A segmented line regression model has been used to describe changes in cancer incidence and mortality trends [Kim, H.-J., Fay, M.P., Feuer, E.J. and Midthune, D.N., 2000, Permutation tests for joinpoint regression with applications to cancer rates. Statistics in Medicine, 19, 335–351. Kim, H.-J., Fay, M.P., Yu, B., Barrett., M.J. and Feuer, E.J., 2004, Comparability of segmented line regression models. Biometrics, 60, 1005–1014.]. The least squares fit can be obtained by using either the grid search method proposed by Lerman [Lerman, P.M., 1980, Fitting segmented regression models by grid search. Applied Statistics, 29, 77–84.] which is implemented in Joinpoint 3.0 available at http://srab.cancer.gov/joinpoint/index.html, or by using the continuous fitting algorithm proposed by Hudson [Hudson, D.J., 1966, Fitting segmented curves whose join points have to be estimated. Journal of the American Statistical Association, 61, 1097–1129.] which will be implemented in the next version of Joinpoint software.

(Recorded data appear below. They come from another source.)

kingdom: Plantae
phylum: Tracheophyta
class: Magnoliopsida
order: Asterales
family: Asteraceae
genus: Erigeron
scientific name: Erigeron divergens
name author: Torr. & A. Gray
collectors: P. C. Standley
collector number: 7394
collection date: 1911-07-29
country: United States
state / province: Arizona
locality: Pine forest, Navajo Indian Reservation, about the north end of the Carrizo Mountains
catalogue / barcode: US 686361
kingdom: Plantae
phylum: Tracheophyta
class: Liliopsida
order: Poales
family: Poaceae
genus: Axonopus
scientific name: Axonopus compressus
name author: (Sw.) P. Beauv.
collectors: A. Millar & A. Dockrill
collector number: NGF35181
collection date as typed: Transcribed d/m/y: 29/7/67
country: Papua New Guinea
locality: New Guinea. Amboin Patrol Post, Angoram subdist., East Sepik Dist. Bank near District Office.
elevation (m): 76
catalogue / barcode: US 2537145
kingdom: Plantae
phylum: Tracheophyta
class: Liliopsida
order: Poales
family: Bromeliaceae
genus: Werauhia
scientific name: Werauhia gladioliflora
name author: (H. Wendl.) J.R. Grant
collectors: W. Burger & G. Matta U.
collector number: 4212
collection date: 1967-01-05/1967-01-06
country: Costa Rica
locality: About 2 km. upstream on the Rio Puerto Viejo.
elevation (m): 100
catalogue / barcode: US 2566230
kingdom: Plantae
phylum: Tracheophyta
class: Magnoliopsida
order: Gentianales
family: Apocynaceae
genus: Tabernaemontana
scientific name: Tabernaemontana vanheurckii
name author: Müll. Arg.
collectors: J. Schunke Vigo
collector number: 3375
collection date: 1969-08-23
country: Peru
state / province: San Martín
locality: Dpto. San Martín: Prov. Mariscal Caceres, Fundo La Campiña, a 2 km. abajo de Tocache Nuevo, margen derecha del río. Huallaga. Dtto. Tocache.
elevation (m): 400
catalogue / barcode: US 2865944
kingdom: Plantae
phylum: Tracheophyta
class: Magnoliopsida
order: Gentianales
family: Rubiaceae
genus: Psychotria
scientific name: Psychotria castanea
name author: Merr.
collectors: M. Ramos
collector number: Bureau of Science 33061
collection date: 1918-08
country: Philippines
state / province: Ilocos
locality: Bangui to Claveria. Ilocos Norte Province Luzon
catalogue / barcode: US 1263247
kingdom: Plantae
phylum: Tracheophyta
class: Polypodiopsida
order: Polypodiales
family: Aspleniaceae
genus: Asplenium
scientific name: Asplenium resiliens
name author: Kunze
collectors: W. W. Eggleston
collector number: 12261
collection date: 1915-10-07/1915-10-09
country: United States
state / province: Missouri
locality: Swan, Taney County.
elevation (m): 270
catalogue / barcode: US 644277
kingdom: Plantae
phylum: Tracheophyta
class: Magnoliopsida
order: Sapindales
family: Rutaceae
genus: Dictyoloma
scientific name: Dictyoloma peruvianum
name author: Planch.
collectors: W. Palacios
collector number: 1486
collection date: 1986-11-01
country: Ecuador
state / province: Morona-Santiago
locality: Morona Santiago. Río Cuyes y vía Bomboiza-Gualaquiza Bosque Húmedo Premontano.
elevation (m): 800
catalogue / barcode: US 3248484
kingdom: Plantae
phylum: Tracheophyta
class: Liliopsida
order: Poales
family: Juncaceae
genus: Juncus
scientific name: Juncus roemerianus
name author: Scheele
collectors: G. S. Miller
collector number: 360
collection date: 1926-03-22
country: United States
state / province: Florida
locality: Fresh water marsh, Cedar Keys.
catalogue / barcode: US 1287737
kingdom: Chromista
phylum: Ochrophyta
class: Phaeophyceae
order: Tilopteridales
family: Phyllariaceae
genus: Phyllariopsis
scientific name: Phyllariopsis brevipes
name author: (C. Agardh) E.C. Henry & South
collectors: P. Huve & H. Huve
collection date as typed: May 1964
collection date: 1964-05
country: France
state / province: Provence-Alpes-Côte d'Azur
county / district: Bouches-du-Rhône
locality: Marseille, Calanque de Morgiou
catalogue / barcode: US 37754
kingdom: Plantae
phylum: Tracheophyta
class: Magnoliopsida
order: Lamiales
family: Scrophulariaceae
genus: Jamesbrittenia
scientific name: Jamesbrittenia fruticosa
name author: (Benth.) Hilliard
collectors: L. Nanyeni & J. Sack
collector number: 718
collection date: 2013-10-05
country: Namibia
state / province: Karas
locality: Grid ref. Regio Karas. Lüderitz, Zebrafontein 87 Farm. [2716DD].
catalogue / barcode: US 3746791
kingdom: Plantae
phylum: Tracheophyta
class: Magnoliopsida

Following the least squares fitting of the model, inference on the parameters can be pursued by using the asymptotic results of Hinkley [Hinkley, D.V., 1971, Inference in two-phase regression. Journal of the American Statistical Association, 66, 736–743.] and Feder [Feder, P.I., 1975a, On asymptotic distribution theory in segmented regression Problems-Identified Case. The Annals of Statistics, 3, 49–83.] Feder [Feder, P.I., 1975b, The log likelihood ratio in segmented regression. The Annals of Statistics, 3, 84–97.] Via simulations, this paper empirically examines small sample behavior of these asymptotic results, studies how the two fitting methods, the grid search and the Hudson's algorithm affect these inferential procedures, and also assesses the robustness of the asymptotic inferential procedures.